Two films out of Cannes likely will end up competing for Best Animated Feature: Disney/Pixar’s Inside Out and Paramount/The Weinstein Company/Warner Bros’ The Little Prince. The latter, which gets a French release in July and will go out in the U.S. via Paramount (still undated), had perhaps the biggest blowout Cannes party of the year last Friday night as the fest was winding down. Being a very French movie, no expense was spared in the building of a giant domed party tent with live musical performances, cotton candy and other goodies and stuffed toys for guests. The movie was great too, by the way. But Inside Out, which I saw at CinemaCon in March, has to be considered the front-runner right now and also had a none-too-shabby party on the beach itself. Inside Out actually has a shot for a Best Picture nomination as well, which happened with director Pete Docter’s previous film, 2009’s Up, which also debuted in Cannes.
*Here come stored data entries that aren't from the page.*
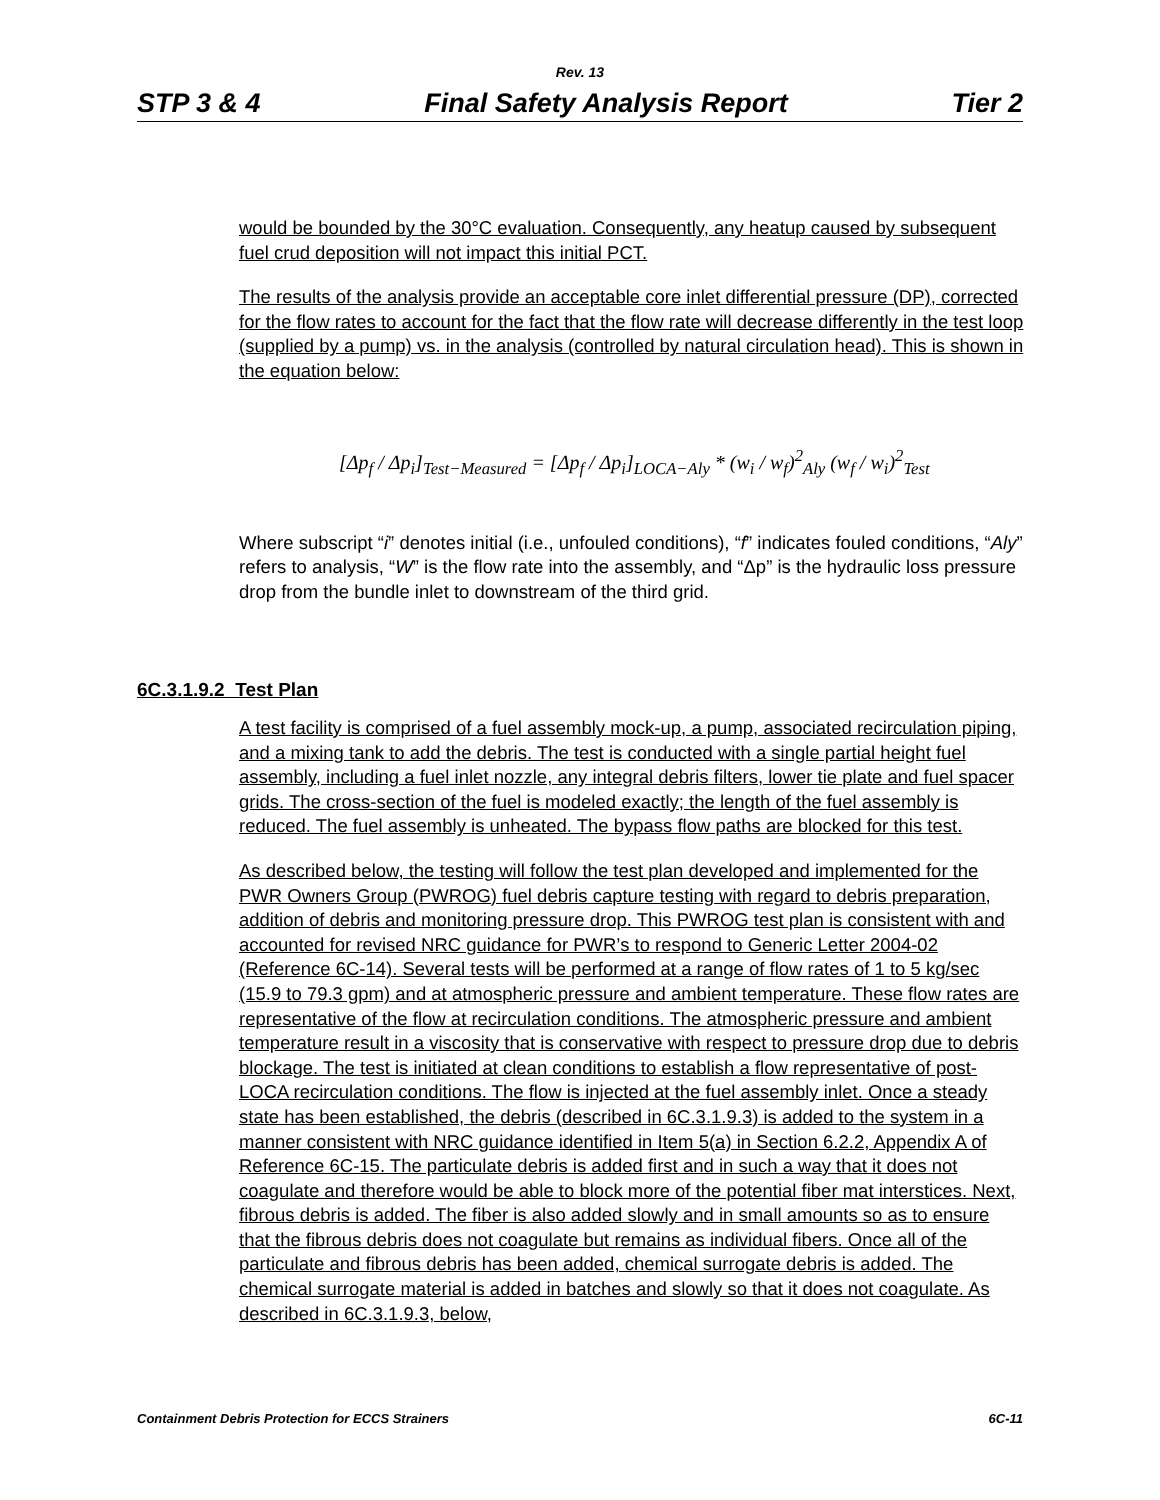Rev. 13
STP 3 & 4 Final Safety Analysis Report Tier 2
would be bounded by the 30°C evaluation. Consequently, any heatup caused by subsequent fuel crud deposition will not impact this initial PCT.
The results of the analysis provide an acceptable core inlet differential pressure (DP), corrected for the flow rates to account for the fact that the flow rate will decrease differently in the test loop (supplied by a pump) vs. in the analysis (controlled by natural circulation head). This is shown in the equation below:
[Δp<sub>f</sub> / Δp<sub>i</sub>]<sub>Test−Measured</sub> = [Δp<sub>f</sub> / Δp<sub>i</sub>]<sub>LOCA−Aly</sub> * (w<sub>i</sub> / w<sub>f</sub>)<sup>2</sup><sub>Aly</sub> (w<sub>f</sub> / w<sub>i</sub>)<sup>2</sup><sub>Test</sub>
Where subscript “i” denotes initial (i.e., unfouled conditions), “f” indicates fouled conditions, “Aly” refers to analysis, “W” is the flow rate into the assembly, and “Δp” is the hydraulic loss pressure drop from the bundle inlet to downstream of the third grid.
6C.3.1.9.2 Test Plan
A test facility is comprised of a fuel assembly mock-up, a pump, associated recirculation piping, and a mixing tank to add the debris. The test is conducted with a single partial height fuel assembly, including a fuel inlet nozzle, any integral debris filters, lower tie plate and fuel spacer grids. The cross-section of the fuel is modeled exactly; the length of the fuel assembly is reduced. The fuel assembly is unheated. The bypass flow paths are blocked for this test.
As described below, the testing will follow the test plan developed and implemented for the PWR Owners Group (PWROG) fuel debris capture testing with regard to debris preparation, addition of debris and monitoring pressure drop. This PWROG test plan is consistent with and accounted for revised NRC guidance for PWR’s to respond to Generic Letter 2004-02 (Reference 6C-14). Several tests will be performed at a range of flow rates of 1 to 5 kg/sec (15.9 to 79.3 gpm) and at atmospheric pressure and ambient temperature. These flow rates are representative of the flow at recirculation conditions. The atmospheric pressure and ambient temperature result in a viscosity that is conservative with respect to pressure drop due to debris blockage. The test is initiated at clean conditions to establish a flow representative of post-LOCA recirculation conditions. The flow is injected at the fuel assembly inlet. Once a steady state has been established, the debris (described in 6C.3.1.9.3) is added to the system in a manner consistent with NRC guidance identified in Item 5(a) in Section 6.2.2, Appendix A of Reference 6C-15. The particulate debris is added first and in such a way that it does not coagulate and therefore would be able to block more of the potential fiber mat interstices. Next, fibrous debris is added. The fiber is also added slowly and in small amounts so as to ensure that the fibrous debris does not coagulate but remains as individual fibers. Once all of the particulate and fibrous debris has been added, chemical surrogate debris is added. The chemical surrogate material is added in batches and slowly so that it does not coagulate. As described in 6C.3.1.9.3, below,
Containment Debris Protection for ECCS Strainers 6C-11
One area where Cannes always makes a mark on the race is with the Foreign Language Film category. Cannes basically sets the table for this, but this year many of the top foreign directors who have been past nominees and winners were working in English, making their films ineligible for the race. That list includes Sorrentino, The Lobster’s Yorgos Lanthimos, Louder Than Bombs’ Joachim Trier, Tale Of Tales’ Matteo Garrone and Chronic’s Franco. Conversely, Natalie Portman made her directorial debut in Hebrew with A Tale Of Love And Darkness, which could be a contender from Israel, though it got a mixed response from the Cannes crowd. The French are likely to submit Jacques Audiard’s Palme d’Or winner Dheepan, but they have another winner in Directors’ Fortnight honoree My Golden Days from Arnaud Desplechin. It actually managed better reviews than Dheepan and might be more up the Academy’s alley, but politics probably will play a part in making this determination, and it is hard to overlook a Palme winner. But the early Oscar favorite in the race, coming out of Cannes at least, certainly is Grand Prize winner Son Of Saul, from first-time filmmaker Laszlo Nemes of Hungary. Sony Pictures Classics snatched this one up quickly and will give it a year-end release to qualify in other categories as well. SPC’s Michael Barker told me he is convinced its leading man, Geza Rohrig, will land a Best Actor nom. It would be quite a story as Rohrig is really a poet, not an actor, but he’s stunning in this Holocaust story that is sure to make a splash in the nascent Oscar race.